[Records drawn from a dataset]
»»
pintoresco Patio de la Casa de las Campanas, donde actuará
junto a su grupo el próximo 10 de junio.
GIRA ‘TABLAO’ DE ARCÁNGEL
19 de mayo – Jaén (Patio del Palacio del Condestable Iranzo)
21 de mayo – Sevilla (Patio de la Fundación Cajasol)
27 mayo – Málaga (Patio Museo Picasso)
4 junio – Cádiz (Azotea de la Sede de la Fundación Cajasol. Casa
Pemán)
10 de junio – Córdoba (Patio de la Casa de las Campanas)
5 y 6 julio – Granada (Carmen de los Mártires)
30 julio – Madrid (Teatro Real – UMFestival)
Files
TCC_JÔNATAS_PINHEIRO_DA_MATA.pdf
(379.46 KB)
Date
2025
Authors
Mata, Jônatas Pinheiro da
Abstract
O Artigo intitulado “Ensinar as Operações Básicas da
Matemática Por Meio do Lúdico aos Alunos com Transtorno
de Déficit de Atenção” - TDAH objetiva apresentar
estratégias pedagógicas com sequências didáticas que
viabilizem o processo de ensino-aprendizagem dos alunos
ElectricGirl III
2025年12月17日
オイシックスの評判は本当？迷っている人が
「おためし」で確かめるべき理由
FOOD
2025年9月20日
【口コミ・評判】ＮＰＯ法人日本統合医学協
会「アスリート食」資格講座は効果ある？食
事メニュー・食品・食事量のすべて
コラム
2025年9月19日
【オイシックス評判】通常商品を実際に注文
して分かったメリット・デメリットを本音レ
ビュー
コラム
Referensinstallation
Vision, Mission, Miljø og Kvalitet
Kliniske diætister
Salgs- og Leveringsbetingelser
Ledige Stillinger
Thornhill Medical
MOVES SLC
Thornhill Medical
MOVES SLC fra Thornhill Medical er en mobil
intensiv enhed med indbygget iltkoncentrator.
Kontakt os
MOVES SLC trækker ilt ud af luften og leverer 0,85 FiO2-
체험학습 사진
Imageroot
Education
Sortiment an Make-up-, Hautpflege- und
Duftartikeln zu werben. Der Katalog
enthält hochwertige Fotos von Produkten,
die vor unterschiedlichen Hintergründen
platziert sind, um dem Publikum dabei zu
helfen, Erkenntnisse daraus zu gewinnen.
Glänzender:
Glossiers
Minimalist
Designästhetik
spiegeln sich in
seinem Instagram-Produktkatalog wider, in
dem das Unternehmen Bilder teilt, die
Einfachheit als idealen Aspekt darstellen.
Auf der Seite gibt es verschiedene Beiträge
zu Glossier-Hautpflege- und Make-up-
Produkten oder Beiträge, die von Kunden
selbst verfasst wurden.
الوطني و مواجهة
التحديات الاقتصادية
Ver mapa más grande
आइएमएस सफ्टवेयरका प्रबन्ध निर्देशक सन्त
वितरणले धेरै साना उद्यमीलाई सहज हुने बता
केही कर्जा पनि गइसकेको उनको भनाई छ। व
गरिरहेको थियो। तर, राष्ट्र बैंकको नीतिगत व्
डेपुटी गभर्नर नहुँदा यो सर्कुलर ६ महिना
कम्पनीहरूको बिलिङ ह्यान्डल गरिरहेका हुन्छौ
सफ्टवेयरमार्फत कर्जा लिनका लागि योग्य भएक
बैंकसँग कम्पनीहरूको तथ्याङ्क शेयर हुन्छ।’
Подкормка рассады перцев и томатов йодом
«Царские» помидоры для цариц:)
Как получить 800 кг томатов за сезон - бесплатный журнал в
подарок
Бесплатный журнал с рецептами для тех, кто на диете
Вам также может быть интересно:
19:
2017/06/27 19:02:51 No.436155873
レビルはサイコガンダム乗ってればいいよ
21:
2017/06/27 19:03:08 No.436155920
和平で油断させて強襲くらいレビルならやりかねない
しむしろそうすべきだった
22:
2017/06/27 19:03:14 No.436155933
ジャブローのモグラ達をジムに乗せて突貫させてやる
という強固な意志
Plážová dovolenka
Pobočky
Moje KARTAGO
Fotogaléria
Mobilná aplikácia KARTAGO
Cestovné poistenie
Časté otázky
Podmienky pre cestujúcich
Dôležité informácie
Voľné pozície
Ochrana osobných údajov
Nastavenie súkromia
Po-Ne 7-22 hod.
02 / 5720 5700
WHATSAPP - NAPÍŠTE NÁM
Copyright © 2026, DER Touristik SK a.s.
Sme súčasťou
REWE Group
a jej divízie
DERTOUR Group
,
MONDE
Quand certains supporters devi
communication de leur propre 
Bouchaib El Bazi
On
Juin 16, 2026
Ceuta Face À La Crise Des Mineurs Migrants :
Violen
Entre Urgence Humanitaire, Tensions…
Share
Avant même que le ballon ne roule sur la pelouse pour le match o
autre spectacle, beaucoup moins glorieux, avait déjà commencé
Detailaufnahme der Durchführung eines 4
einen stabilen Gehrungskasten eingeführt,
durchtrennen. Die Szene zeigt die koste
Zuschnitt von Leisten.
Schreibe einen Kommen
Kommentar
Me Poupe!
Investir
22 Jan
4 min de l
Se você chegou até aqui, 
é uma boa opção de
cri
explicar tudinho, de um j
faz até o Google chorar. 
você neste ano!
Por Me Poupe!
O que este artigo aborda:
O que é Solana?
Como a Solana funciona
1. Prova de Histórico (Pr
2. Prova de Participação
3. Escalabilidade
««
### Prompt
The records above should be duplicated in full, exactly as given.

### Exercise response
pintoresco Patio de la Casa de las Campanas, donde actuará
junto a su grupo el próximo 10 de junio.
GIRA ‘TABLAO’ DE ARCÁNGEL
19 de mayo – Jaén (Patio del Palacio del Condestable Iranzo)
21 de mayo – Sevilla (Patio de la Fundación Cajasol)
27 mayo – Málaga (Patio Museo Picasso)
4 junio – Cádiz (Azotea de la Sede de la Fundación Cajasol. Casa
Pemán)
10 de junio – Córdoba (Patio de la Casa de las Campanas)
5 y 6 julio – Granada (Carmen de los Mártires)
30 julio – Madrid (Teatro Real – UMFestival)
Files
TCC_JÔNATAS_PINHEIRO_DA_MATA.pdf
(379.46 KB)
Date
2025
Authors
Mata, Jônatas Pinheiro da
Abstract
O Artigo intitulado “Ensinar as Operações Básicas da
Matemática Por Meio do Lúdico aos Alunos com Transtorno
de Déficit de Atenção” - TDAH objetiva apresentar
estratégias pedagógicas com sequências didáticas que
viabilizem o processo de ensino-aprendizagem dos alunos
ElectricGirl III
2025年12月17日
オイシックスの評判は本当？迷っている人が
「おためし」で確かめるべき理由
FOOD
2025年9月20日
【口コミ・評判】ＮＰＯ法人日本統合医学協
会「アスリート食」資格講座は効果ある？食
事メニュー・食品・食事量のすべて
コラム
2025年9月19日
【オイシックス評判】通常商品を実際に注文
して分かったメリット・デメリットを本音レ
ビュー
コラム
Referensinstallation
Vision, Mission, Miljø og Kvalitet
Kliniske diætister
Salgs- og Leveringsbetingelser
Ledige Stillinger
Thornhill Medical
MOVES SLC
Thornhill Medical
MOVES SLC fra Thornhill Medical er en mobil
intensiv enhed med indbygget iltkoncentrator.
Kontakt os
MOVES SLC trækker ilt ud af luften og leverer 0,85 FiO2-
체험학습 사진
Imageroot
Education
Sortiment an Make-up-, Hautpflege- und
Duftartikeln zu werben. Der Katalog
enthält hochwertige Fotos von Produkten,
die vor unterschiedlichen Hintergründen
platziert sind, um dem Publikum dabei zu
helfen, Erkenntnisse daraus zu gewinnen.
Glänzender:
Glossiers
Minimalist
Designästhetik
spiegeln sich in
seinem Instagram-Produktkatalog wider, in
dem das Unternehmen Bilder teilt, die
Einfachheit als idealen Aspekt darstellen.
Auf der Seite gibt es verschiedene Beiträge
zu Glossier-Hautpflege- und Make-up-
Produkten oder Beiträge, die von Kunden
selbst verfasst wurden.
الوطني و مواجهة
التحديات الاقتصادية
Ver mapa más grande
आइएमएस सफ्टवेयरका प्रबन्ध निर्देशक सन्त
वितरणले धेरै साना उद्यमीलाई सहज हुने बता
केही कर्जा पनि गइसकेको उनको भनाई छ। व
गरिरहेको थियो। तर, राष्ट्र बैंकको नीतिगत व्
डेपुटी गभर्नर नहुँदा यो सर्कुलर ६ महिना
कम्पनीहरूको बिलिङ ह्यान्डल गरिरहेका हुन्छौ
सफ्टवेयरमार्फत कर्जा लिनका लागि योग्य भएक
बैंकसँग कम्पनीहरूको तथ्याङ्क शेयर हुन्छ।’
Подкормка рассады перцев и томатов йодом
«Царские» помидоры для цариц:)
Как получить 800 кг томатов за сезон - бесплатный журнал в
подарок
Бесплатный журнал с рецептами для тех, кто на диете
Вам также может быть интересно:
19:
2017/06/27 19:02:51 No.436155873
レビルはサイコガンダム乗ってればいいよ
21:
2017/06/27 19:03:08 No.436155920
和平で油断させて強襲くらいレビルならやりかねない
しむしろそうすべきだった
22:
2017/06/27 19:03:14 No.436155933
ジャブローのモグラ達をジムに乗せて突貫させてやる
という強固な意志
Plážová dovolenka
Pobočky
Moje KARTAGO
Fotogaléria
Mobilná aplikácia KARTAGO
Cestovné poistenie
Časté otázky
Podmienky pre cestujúcich
Dôležité informácie
Voľné pozície
Ochrana osobných údajov
Nastavenie súkromia
Po-Ne 7-22 hod.
02 / 5720 5700
WHATSAPP - NAPÍŠTE NÁM
Copyright © 2026, DER Touristik SK a.s.
Sme súčasťou
REWE Group
a jej divízie
DERTOUR Group
,
MONDE
Quand certains supporters devi
communication de leur propre 
Bouchaib El Bazi
On
Juin 16, 2026
Ceuta Face À La Crise Des Mineurs Migrants :
Violen
Entre Urgence Humanitaire, Tensions…
Share
Avant même que le ballon ne roule sur la pelouse pour le match o
autre spectacle, beaucoup moins glorieux, avait déjà commencé
Detailaufnahme der Durchführung eines 4
einen stabilen Gehrungskasten eingeführt,
durchtrennen. Die Szene zeigt die koste
Zuschnitt von Leisten.
Schreibe einen Kommen
Kommentar
Me Poupe!
Investir
22 Jan
4 min de l
Se você chegou até aqui, 
é uma boa opção de
cri
explicar tudinho, de um j
faz até o Google chorar. 
você neste ano!
Por Me Poupe!
O que este artigo aborda:
O que é Solana?
Como a Solana funciona
1. Prova de Histórico (Pr
2. Prova de Participação
3. Escalabilidade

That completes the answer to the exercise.